_Work required:_ Copy out the text lines of every one of the following records exactly as they appear, leaving the pictures out of your answer.

[Chart comprehension data]
====
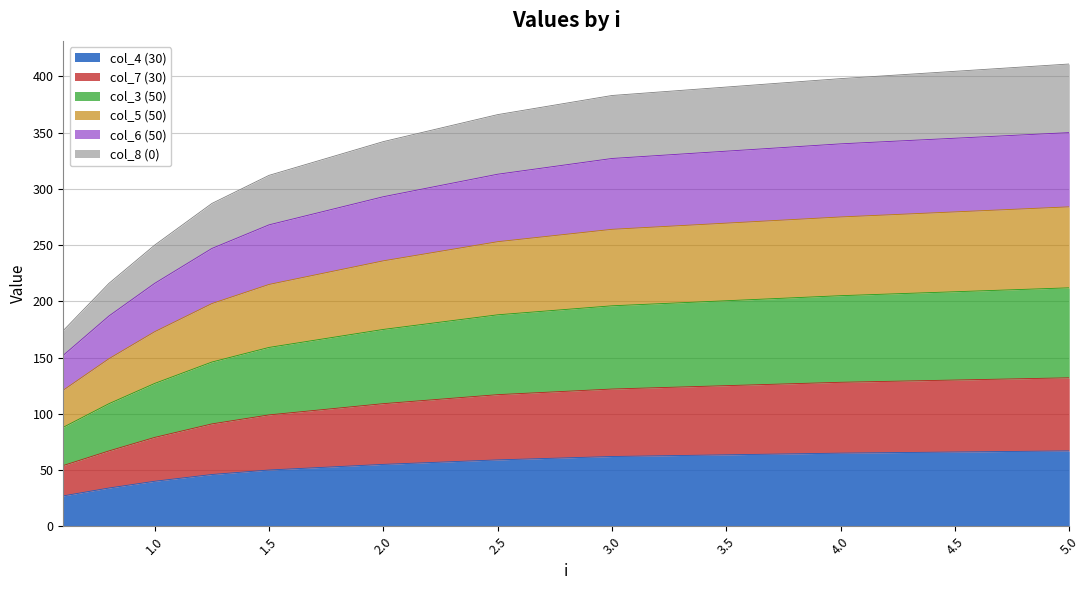

The value of col_4 (30) at 2.5 is 29. True or false?

False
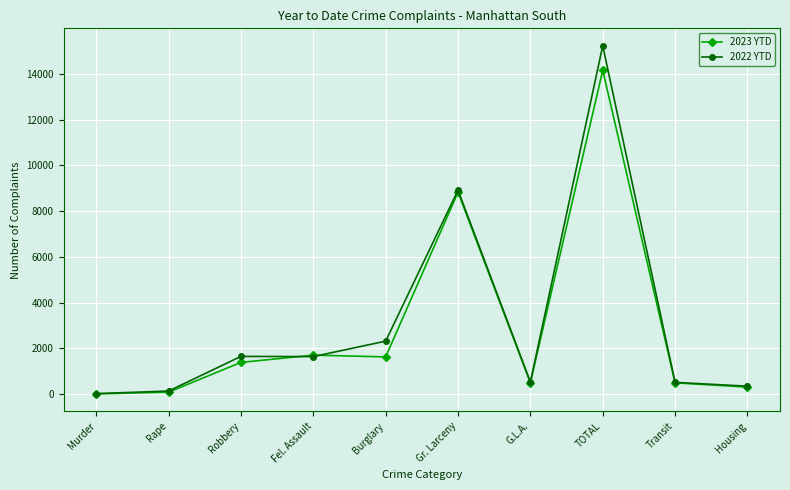

What is the spread (max minus min) of values at Housing?

41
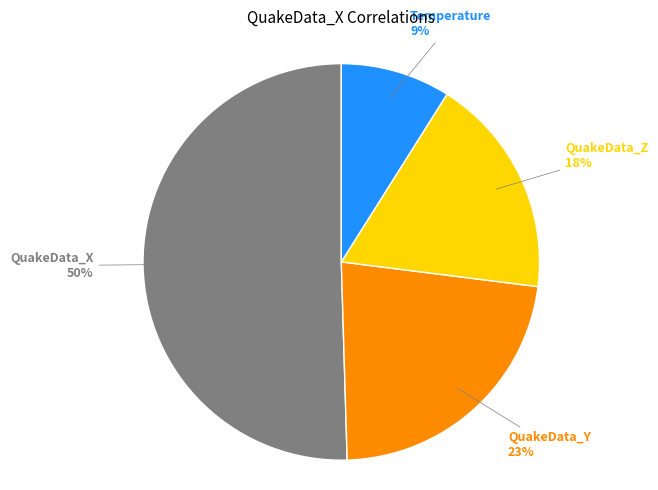

How many slices are in this pie chart?

4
====
_Exercise output:_
The value of col_4 (30) at 2.5 is 29. True or false?

False

What is the spread (max minus min) of values at Housing?

41

How many slices are in this pie chart?

4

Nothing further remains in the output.